— Data supplied —

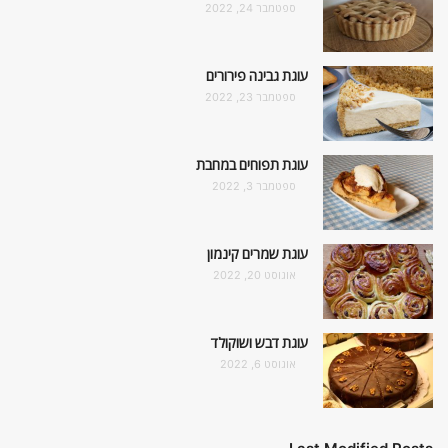
ספטמבר 24, 2022
עוגת גבינה פירורים
ספטמבר 23, 2022
עוגת תפוחים במחבת
ספטמבר 3, 2022
עוגת שמרים קינמון
אוגוסט 20, 2022
עוגת דבש ושוקולד
אוגוסט 6, 2022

— Work instruction —
Wherever an image appears, omit it; copy the rest of the records exactly.

— Solution —
ספטמבר 24, 2022
עוגת גבינה פירורים
ספטמבר 23, 2022
עוגת תפוחים במחבת
ספטמבר 3, 2022
עוגת שמרים קינמון
אוגוסט 20, 2022
עוגת דבש ושוקולד
אוגוסט 6, 2022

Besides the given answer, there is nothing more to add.